INSTRUCTIONS TO FOLLOW:
Return all lines below containing the word "Deluxe".

DATA RECORDS:
━━━━━━━━━━━━━━━━
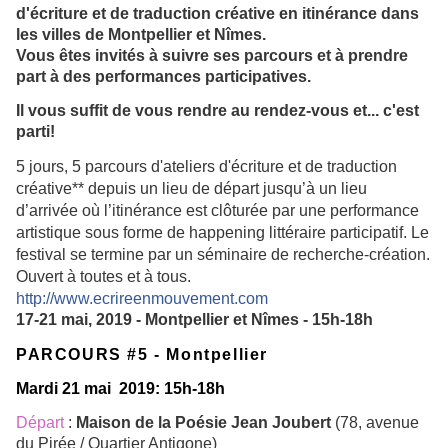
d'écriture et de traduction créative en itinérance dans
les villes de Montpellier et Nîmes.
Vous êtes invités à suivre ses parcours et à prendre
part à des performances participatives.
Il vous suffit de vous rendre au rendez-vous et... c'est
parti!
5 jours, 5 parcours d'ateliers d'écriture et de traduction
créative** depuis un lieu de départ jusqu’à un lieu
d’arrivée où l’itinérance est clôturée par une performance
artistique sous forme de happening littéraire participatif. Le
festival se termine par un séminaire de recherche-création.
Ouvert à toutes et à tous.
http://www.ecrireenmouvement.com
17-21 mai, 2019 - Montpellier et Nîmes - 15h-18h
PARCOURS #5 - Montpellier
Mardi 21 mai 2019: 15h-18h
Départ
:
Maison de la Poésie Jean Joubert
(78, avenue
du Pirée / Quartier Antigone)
━━━━━━━━━━━━━━━━
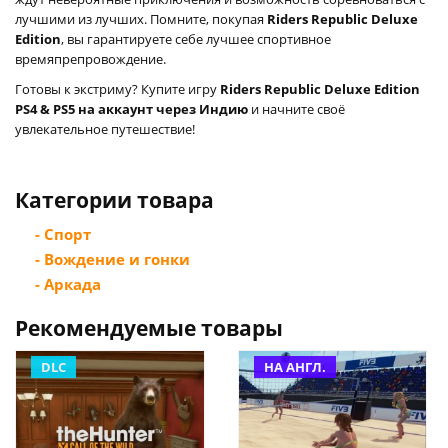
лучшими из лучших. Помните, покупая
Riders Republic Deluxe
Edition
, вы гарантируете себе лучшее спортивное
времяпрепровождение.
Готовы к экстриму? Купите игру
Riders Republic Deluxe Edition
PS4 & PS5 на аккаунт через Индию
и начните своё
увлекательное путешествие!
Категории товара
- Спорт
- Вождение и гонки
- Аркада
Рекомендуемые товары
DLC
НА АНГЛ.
━━━━━━━━━━━━━━━━
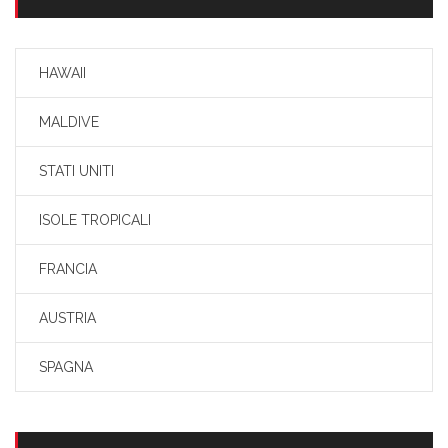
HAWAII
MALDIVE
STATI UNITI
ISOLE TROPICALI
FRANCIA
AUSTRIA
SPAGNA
━━━━━━━━━━━━━━━━
RESULT FOR THIS EXERCISE:
Riders Republic Deluxe
Riders Republic Deluxe Edition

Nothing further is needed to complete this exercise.